For example, the DOJ’s traditional antitrust tools often support sustainability efforts. These tools include antitrust enforcement, competition advocacy, and technical assistance. The DOJ considers sustainability as non-price competition (specifically, an aspect of quality or innovation). For example, the DOJ will carefully evaluate how a merger may affect innovation. As part of its analysis of a merger’s competitive effects, the DOJ also assesses consumer preferences for more sustainable products, services, and business practices.

Another example is the DOJ’s recent monopolization investigation into a utility supplier that was trying to eliminate its more efficient rivals. This type of monopolization analysis could similarly be applied to a case where green energy rivals are being excluded. The DOJ also discussed its guidelines on competitor collaboration. The DOJ offers guidance to companies on how to work together without violating the antitrust laws. The guidelines similarly apply to companies that may choose to collaborate to help meet sustainability objectives.

The DOJ has been working with other parts of the federal government on projects such as the Procurement Collusion Strike Force. This project aims to make sure the money the government spends to support various policy objectives, including sustainability and carbon emission reduction, does not go to companies that are working together illegally. Another way the DOJ supports the change to a greener economy is through the National Cooperative Research and Production Act. This law requires companies to tell the DOJ if they are cooperating on research and development (R&D). Finally, the DOJ reviews new standards written by the Department of Energy to check for unreasonable costs or regulations that might hurt competition.

The FTC discussed how its consumer protection mandate supports its work on sustainability on issues such as the right to repair and its fight against false and misleading environmental claims. Its Green Guides help businesses to avoid false or misleading environmental claims. When lies or deceptions distort consumers’ choices, that also skews competition for companies within the same market.

The FTC helps promote the ability for consumers to make meaningful choices by considering how the public understands marketer’s environmental claims and analyzing the substantiation for these claims. The FTC has taken significant steps against organizations making false or misleading green claims, such as those claiming that bamboo textiles were made using greener processes.

Turning to the UK, the CMA emphasized that supporting the transition to a low-carbon economy is a key strategic priority. It does this through its enforcement and forthcoming guidance to businesses on sustainability agreements, and using all of its available tools (antitrust, merger control, markets, consumer protection, and advocacy efforts) to maximise impact. The CMA also recently published the results of its market study on the electric vehicle charging sector.

Skeletal landmark data —

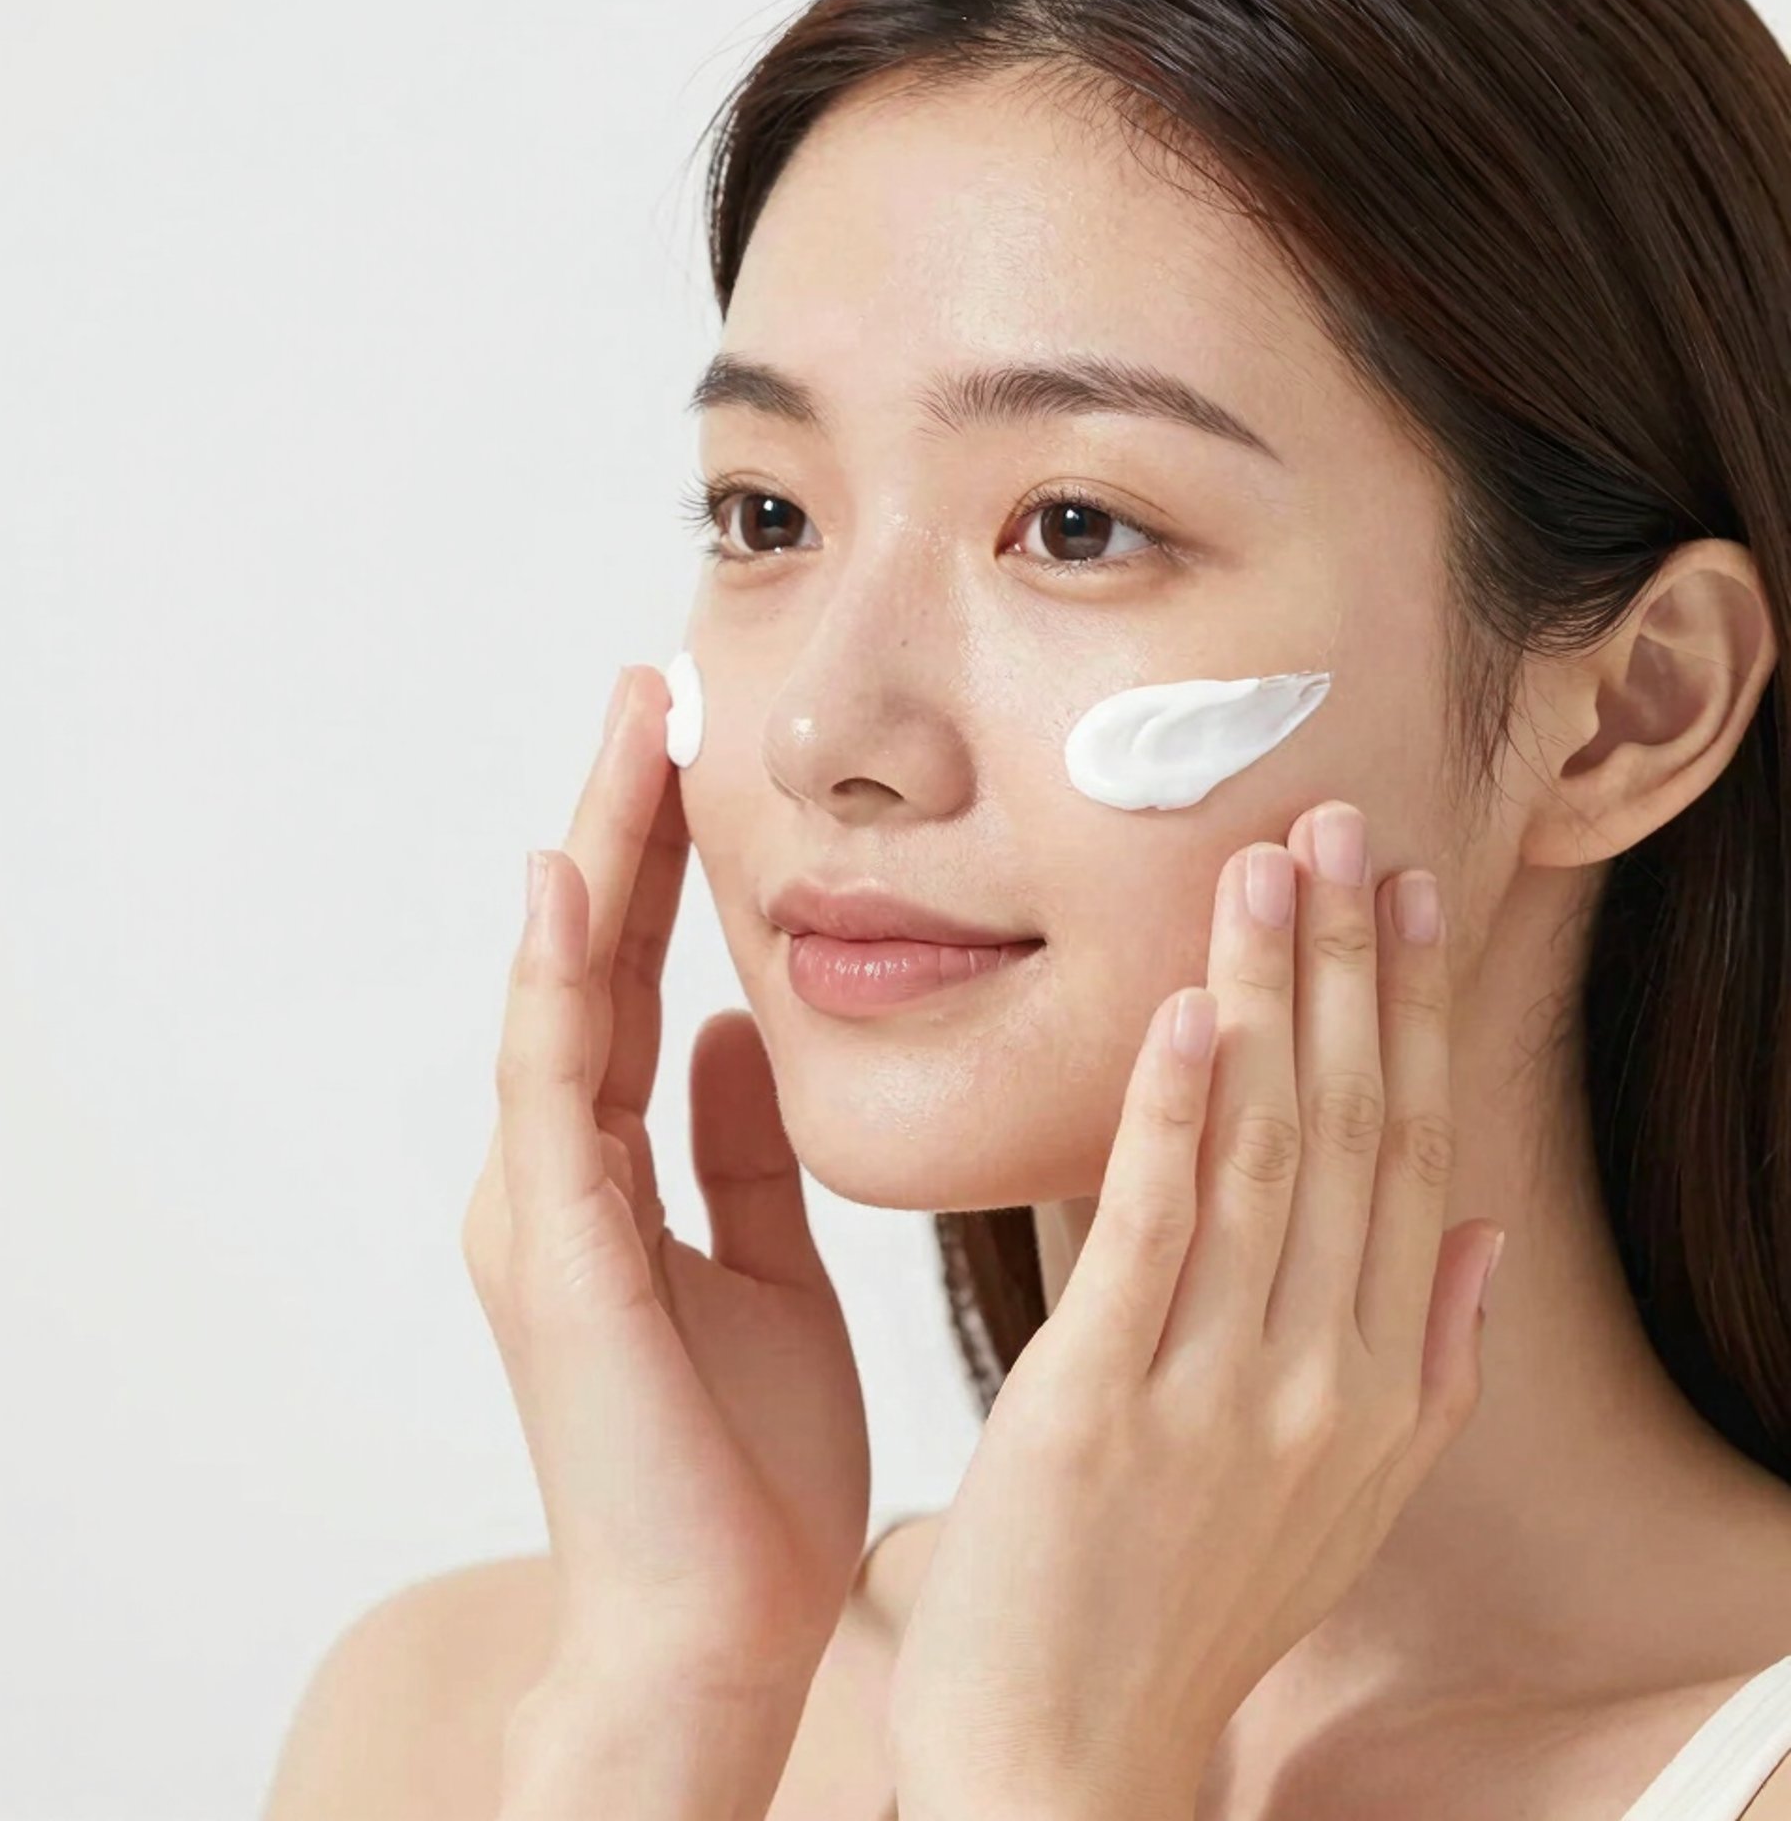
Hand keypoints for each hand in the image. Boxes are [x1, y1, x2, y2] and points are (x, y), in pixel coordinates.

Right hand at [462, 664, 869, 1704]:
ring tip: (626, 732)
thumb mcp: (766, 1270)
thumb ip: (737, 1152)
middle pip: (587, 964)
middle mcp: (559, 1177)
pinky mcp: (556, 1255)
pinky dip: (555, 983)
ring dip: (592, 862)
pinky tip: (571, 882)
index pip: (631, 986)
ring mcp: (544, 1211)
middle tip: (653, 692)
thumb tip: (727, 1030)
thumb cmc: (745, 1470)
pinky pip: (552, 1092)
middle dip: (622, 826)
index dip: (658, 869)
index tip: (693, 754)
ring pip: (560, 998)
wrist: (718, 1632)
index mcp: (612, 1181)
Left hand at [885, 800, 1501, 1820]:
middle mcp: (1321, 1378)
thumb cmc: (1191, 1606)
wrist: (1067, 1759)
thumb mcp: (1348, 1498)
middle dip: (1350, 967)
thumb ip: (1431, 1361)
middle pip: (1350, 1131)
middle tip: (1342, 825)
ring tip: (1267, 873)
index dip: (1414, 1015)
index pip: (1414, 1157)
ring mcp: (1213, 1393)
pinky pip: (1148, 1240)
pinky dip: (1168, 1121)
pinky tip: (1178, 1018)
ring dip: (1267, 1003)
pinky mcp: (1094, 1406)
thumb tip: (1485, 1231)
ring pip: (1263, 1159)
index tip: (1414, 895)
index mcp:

WHAT IS BEING ASKED — Reproduce everything from "The FTC discussed" down to "the same market." in the antitrust text above, word for word.

TASK SOLUTION —
The FTC discussed how its consumer protection mandate supports its work on sustainability on issues such as the right to repair and its fight against false and misleading environmental claims. Its Green Guides help businesses to avoid false or misleading environmental claims. When lies or deceptions distort consumers’ choices, that also skews competition for companies within the same market.